Un livre souvenir n'a pas besoin de raconter chaque journée. Il devient même beaucoup plus fort quand il ne le fait pas : ce qui donne envie de l'ouvrir, c'est une sélection de moments choisis, quelques photos justes, des mots simples et des détails qu'on aurait oubliés sans lui.
Choisir une période plutôt que tout
Le projet échoue le plus souvent parce qu'il est trop vaste. « Faire le livre de l'enfance » ne se termine jamais. « Faire le livre de la première année », ou d'une année scolaire, ou d'un été, se termine — et donne envie de recommencer.
Une période délimitée impose aussi une sélection naturelle. Sur douze mois, garder quarante photos oblige à choisir les bonnes ; sur toute une enfance, on garde tout et on ne finit rien.

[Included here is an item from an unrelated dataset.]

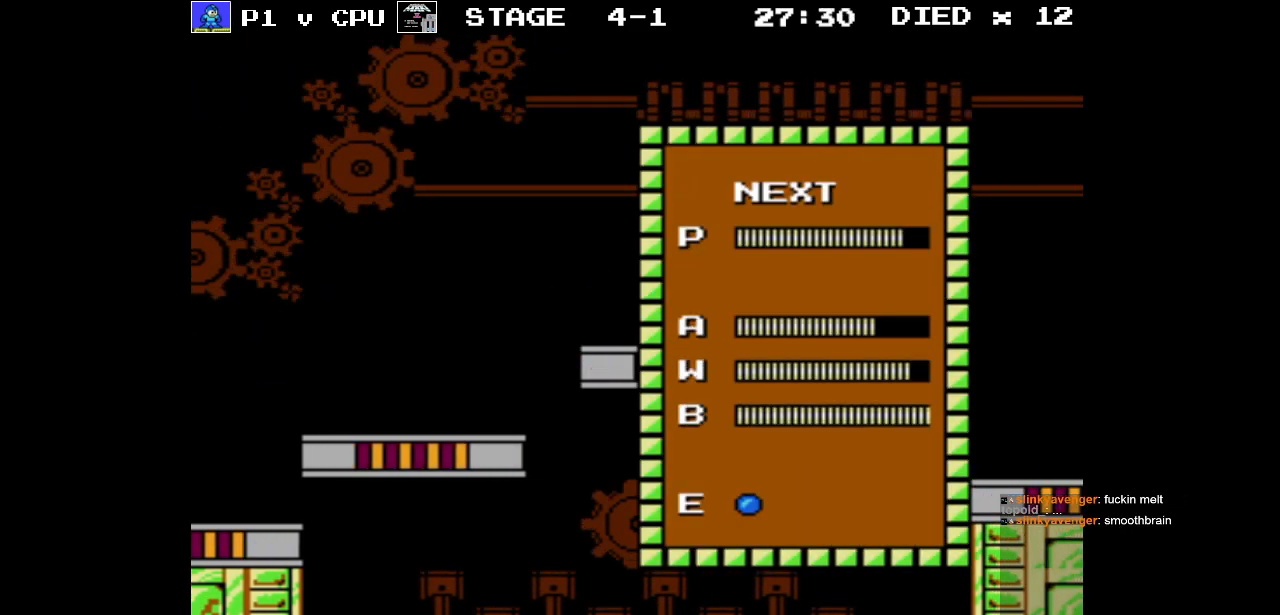
{"buttons": [], "events": [[367, "DPAD_UP", "down"], [467, "DPAD_UP", "up"]]}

Les repères qui structurent
Les grandes étapes donnent une charpente facile à suivre : première photo, premiers sourires, premiers mots, premiers pas, premières sorties, anniversaires, vacances, rencontres marquantes. Elles rythment le livre et permettent au lecteur de se repérer.
Mais ces repères seuls produisent un livre correct et un peu froid. C'est le quotidien qui apporte la chaleur.
Les détails qui font tout
Les habitudes, les expressions, les objets préférés, les chansons du soir, les phrases qui reviennent : ce sont eux qui font qu'un livre ressemble à un enfant précis plutôt qu'à un enfant en général.
- ce que votre enfant aimait regarder pendant des minutes entières
- les mots ou les sons qu'il répétait, écrits exactement comme il les disait
- les lieux qui revenaient souvent — un parc, une pièce, un trajet
- les personnes qui comptaient dans son quotidien
- ses peurs du moment, et ce qui les calmait
- ce qu'il refusait catégoriquement de manger
Photos et texte : le bon dosage
Une page peut contenir une photo forte et deux phrases. Cela suffit largement. Le texte n'est pas là pour décrire l'image — le lecteur la voit — mais pour raconter ce qu'elle ne montre pas : la fatigue de la journée, le fou rire juste après, la surprise, l'ambiance de la maison ce jour-là.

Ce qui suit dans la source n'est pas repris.